Hristiyanlık öncesi Ermeni toplumunda kadın figürü olarak “Anahid kültü” ile karşılaşırız. Yunan ve Roma mitolojisinde av tanrıçası olan Artemis- Diana, Ermeni mitolojisinde Anahid -Ana tanrıça olarak karşımıza çıkar. Kucağında bir çocuk omuzlarına kadar düşen başörtüsüyle aslında tipik Ermeni kadını resminin dışa vurumudur, örnek kadındır, ailenin koruyucusudur. Bu tanrıça, ileride Ermeniler’in Hristiyanlığa geçişinde yerini Meryem Ana’ya bırakacaktır. Aslında Hristiyanlıkla birlikte Ermeniler’de kadın figürleri de çoğalmıştır bunlar hep dini figürler olup genelde yönetici sınıftan birilerinin ya kardeşi ya karısıdır ya da Batı’dan gelip Ermenileştirilmiş figürlerdir. 37 kadınla birlikte Roma’dan kaçarak Ermeni ülkesine gelen ve Hristiyanlığı Ermeniler arasında yayan iki kadın Hripsime ve Kayane bugüne dek inanç sahibi Ermeni kadınlarının en sevdiği dini figürlerdir; onlar azizelerdir. M.S. III. yüzyılda bu kadınlarla birlikte, Ermeni kadın tarihine bir figür daha eklenmiştir. Bu kadın, dönemin kralı Drtad’ın kız kardeşi Khosrovatuğd’dur. Hripsime, Gayane ve onlarla birlikte Hristiyanlığı Ermeniler arasında yaymaya çalışan Nune ve Mane adlı rahibelerden etkilenmiş ve Hristiyanlığın devlet dini olarak kabulünde çok önemli bir rol üstlenmiştir. Ama hep Dırtad’ın kız kardeşi, Grigor Lusavoriç’in sevgilisi olarak anılır nedense.
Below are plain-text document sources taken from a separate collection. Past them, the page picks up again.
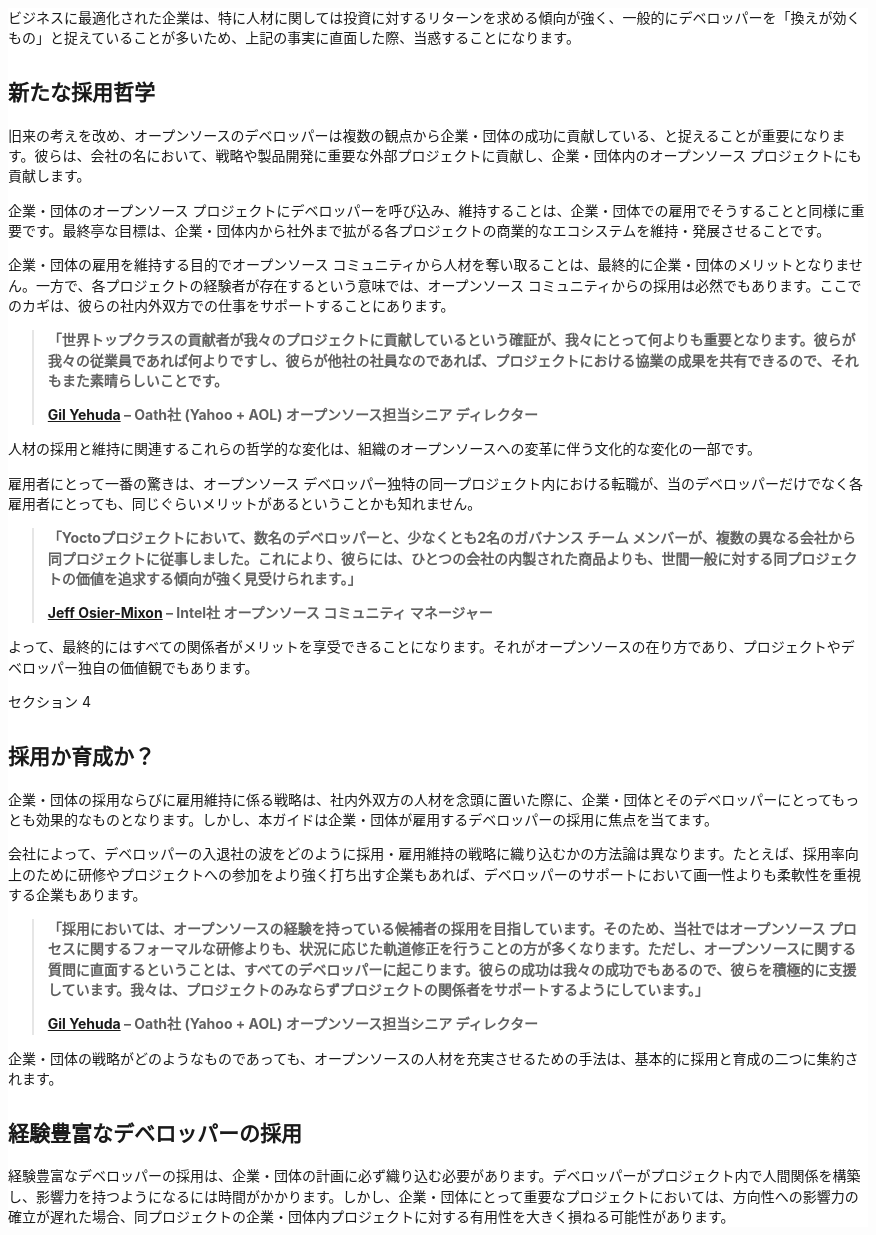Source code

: ビジネスに最適化された企業は、特に人材に関しては投資に対するリターンを求める傾向が強く、一般的にデベロッパーを「換えが効くもの」と捉えていることが多いため、上記の事実に直面した際、当惑することになります。

## 新たな採用哲学

旧来の考えを改め、オープンソースのデベロッパーは複数の観点から企業・団体の成功に貢献している、と捉えることが重要になります。彼らは、会社の名において、戦略や製品開発に重要な外部プロジェクトに貢献し、企業・団体内のオープンソース プロジェクトにも貢献します。

企業・団体のオープンソース プロジェクトにデベロッパーを呼び込み、維持することは、企業・団体での雇用でそうすることと同様に重要です。最終亭な目標は、企業・団体内から社外まで拡がる各プロジェクトの商業的なエコシステムを維持・発展させることです。

企業・団体の雇用を維持する目的でオープンソース コミュニティから人材を奪い取ることは、最終的に企業・団体のメリットとなりません。一方で、各プロジェクトの経験者が存在するという意味では、オープンソース コミュニティからの採用は必然でもあります。ここでのカギは、彼らの社内外双方での仕事をサポートすることにあります。

> **「世界トップクラスの貢献者が我々のプロジェクトに貢献しているという確証が、我々にとって何よりも重要となります。彼らが我々の従業員であれば何よりですし、彼らが他社の社員なのであれば、プロジェクトにおける協業の成果を共有できるので、それもまた素晴らしいことです。**
>
> **[Gil Yehuda](https://www.linkedin.com/in/gilyehuda/) – Oath社 (Yahoo + AOL) オープンソース担当シニア ディレクター**

人材の採用と維持に関連するこれらの哲学的な変化は、組織のオープンソースへの変革に伴う文化的な変化の一部です。

雇用者にとって一番の驚きは、オープンソース デベロッパー独特の同一プロジェクト内における転職が、当のデベロッパーだけでなく各雇用者にとっても、同じぐらいメリットがあるということかも知れません。

> **「Yoctoプロジェクトにおいて、数名のデベロッパーと、少なくとも2名のガバナンス チーム メンバーが、複数の異なる会社から同プロジェクトに従事しました。これにより、彼らには、ひとつの会社の内製された商品よりも、世間一般に対する同プロジェクトの価値を追求する傾向が強く見受けられます。」**
>
>**[Jeff Osier-Mixon](https://www.linkedin.com/in/jefro/) – Intel社 オープンソース コミュニティ マネージャー**

よって、最終的にはすべての関係者がメリットを享受できることになります。それがオープンソースの在り方であり、プロジェクトやデベロッパー独自の価値観でもあります。

セクション 4

## 採用か育成か？

企業・団体の採用ならびに雇用維持に係る戦略は、社内外双方の人材を念頭に置いた際に、企業・団体とそのデベロッパーにとってもっとも効果的なものとなります。しかし、本ガイドは企業・団体が雇用するデベロッパーの採用に焦点を当てます。

会社によって、デベロッパーの入退社の波をどのように採用・雇用維持の戦略に織り込むかの方法論は異なります。たとえば、採用率向上のために研修やプロジェクトへの参加をより強く打ち出す企業もあれば、デベロッパーのサポートにおいて画一性よりも柔軟性を重視する企業もあります。

> **「採用においては、オープンソースの経験を持っている候補者の採用を目指しています。そのため、当社ではオープンソース プロセスに関するフォーマルな研修よりも、状況に応じた軌道修正を行うことの方が多くなります。ただし、オープンソースに関する質問に直面するということは、すべてのデベロッパーに起こります。彼らの成功は我々の成功でもあるので、彼らを積極的に支援しています。我々は、プロジェクトのみならずプロジェクトの関係者をサポートするようにしています。」**
>
> **[Gil Yehuda](https://www.linkedin.com/in/gilyehuda/) – Oath社 (Yahoo + AOL) オープンソース担当シニア ディレクター**

企業・団体の戦略がどのようなものであっても、オープンソースの人材を充実させるための手法は、基本的に採用と育成の二つに集約されます。


## 経験豊富なデベロッパーの採用

経験豊富なデベロッパーの採用は、企業・団体の計画に必ず織り込む必要があります。デベロッパーがプロジェクト内で人間関係を構築し、影響力を持つようになるには時間がかかります。しかし、企業・団体にとって重要なプロジェクトにおいては、方向性への影響力の確立が遅れた場合、同プロジェクトの企業・団体内プロジェクトに対する有用性を大きく損ねる可能性があります。
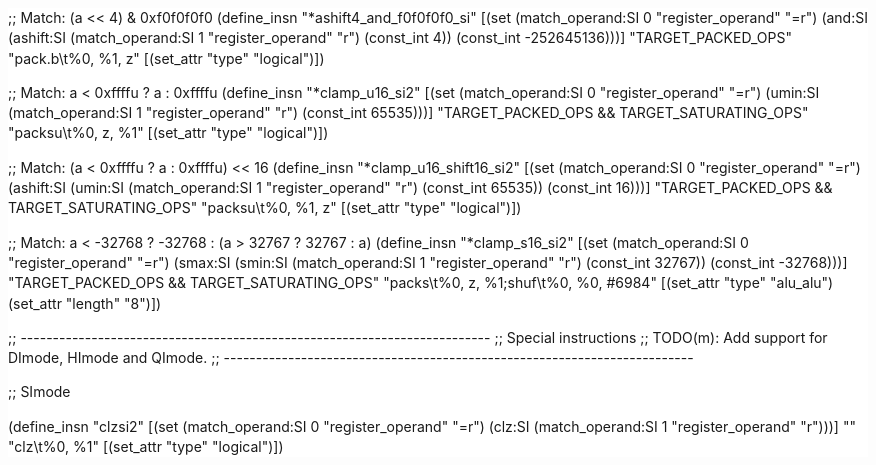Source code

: ;; Match: (a << 4) & 0xf0f0f0f0
(define_insn "*ashift4_and_f0f0f0f0_si"
  [(set (match_operand:SI 0 "register_operand" "=r")
	(and:SI (ashift:SI (match_operand:SI 1 "register_operand" "r")
			   (const_int 4))
		(const_int -252645136)))]
  "TARGET_PACKED_OPS"
  "pack.b\t%0, %1, z"
  [(set_attr "type" "logical")])

;; Match: a < 0xffffu ? a : 0xffffu
(define_insn "*clamp_u16_si2"
  [(set (match_operand:SI 0 "register_operand" "=r")
	(umin:SI (match_operand:SI 1 "register_operand" "r")
		 (const_int 65535)))]
  "TARGET_PACKED_OPS && TARGET_SATURATING_OPS"
  "packsu\t%0, z, %1"
   [(set_attr "type" "logical")])

;; Match: (a < 0xffffu ? a : 0xffffu) << 16
(define_insn "*clamp_u16_shift16_si2"
  [(set (match_operand:SI 0 "register_operand" "=r")
	(ashift:SI (umin:SI (match_operand:SI 1 "register_operand" "r")
			    (const_int 65535))
		   (const_int 16)))]
  "TARGET_PACKED_OPS && TARGET_SATURATING_OPS"
  "packsu\t%0, %1, z"
   [(set_attr "type" "logical")])

;; Match: a < -32768 ? -32768 : (a > 32767 ? 32767 : a)
(define_insn "*clamp_s16_si2"
  [(set (match_operand:SI 0 "register_operand" "=r")
	(smax:SI (smin:SI (match_operand:SI 1 "register_operand" "r")
			  (const_int 32767))
		 (const_int -32768)))]
  "TARGET_PACKED_OPS && TARGET_SATURATING_OPS"
  "packs\t%0, z, %1\;shuf\t%0, %0, #6984"
   [(set_attr "type" "alu_alu")
    (set_attr "length" "8")])


;; -------------------------------------------------------------------------
;; Special instructions
;; TODO(m): Add support for DImode, HImode and QImode.
;; -------------------------------------------------------------------------

;; SImode

(define_insn "clzsi2"
  [(set (match_operand:SI 0 "register_operand" "=r")
	(clz:SI (match_operand:SI 1 "register_operand" "r")))]
  ""
  "clz\t%0, %1"
   [(set_attr "type" "logical")])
Zaman zaman söylüyoruz ya, “Tarih; kadınları pek sevmez, sayfalarında onlara pek yer ayırmak istemez” diye. Tarihe adlarını yazdıran kadınlar, genellikle bir hükümdarın arkasında türlü entrikalarla uğraşan, tarihte aşk hayatlarıyla yer edinen ikinci sınıf oyunculardır ve yine genellikle hükümdarların yanlış kararlarında onların rolü vardır. Başrolde pek oynayamazlar, olur a, tahtın varisi bir erkek bulunamadığında mecburen tahta çıkan bir kadın ise onun da asli görevlerinden çok kimlerle aşk yaşamış olduğu daha çok ilgi çeker, hiçbir şey bulunamasa büyücülükle itham edilir. Ermeni tarihinde de bu durum pek farklı olmamış, kiliselerin inşası, yazma kitaplar ve bunun gibi fikir ürünlerinin ortaya çıkmasında hami rolü üstlenen asil ailelere mensup Ermeni kadınlarının ismi ister istemez kayıt altına alınmışsa da fikir ve sanat alanında üretici olmuş pek çok kadının adı sanı unutulup gitmiştir. VIII. yüzyılın Ermeni kadın ozanı Sahagatuğd da buna güzel bir örnektir. Bu kadın ilk kadın ozanımızdır ancak küçük yaşta rahibeliği seçmiş ve hayatı boyunca bir mağarada münzevi bir hayat yaşamıştır. Kendisini kısıtlayacak gibi görünen rahibeliği sayesinde Sahagatuğd, aksine son derece üretken bir kadın olmuştur bu mağarada. Şiirler yazmış, şarkılar bestelemiş ve çocuklara eğitim vermiştir tabii ki dönemin geleneklerine uygun olarak bir perde arkasından. Şair ve müzisyen olan bu kadın, erkek kardeşiyle birlikte Ermeni nota yazımını keşfederek Ermeni müziğinde bir dönüm noktası oluşturmuştur.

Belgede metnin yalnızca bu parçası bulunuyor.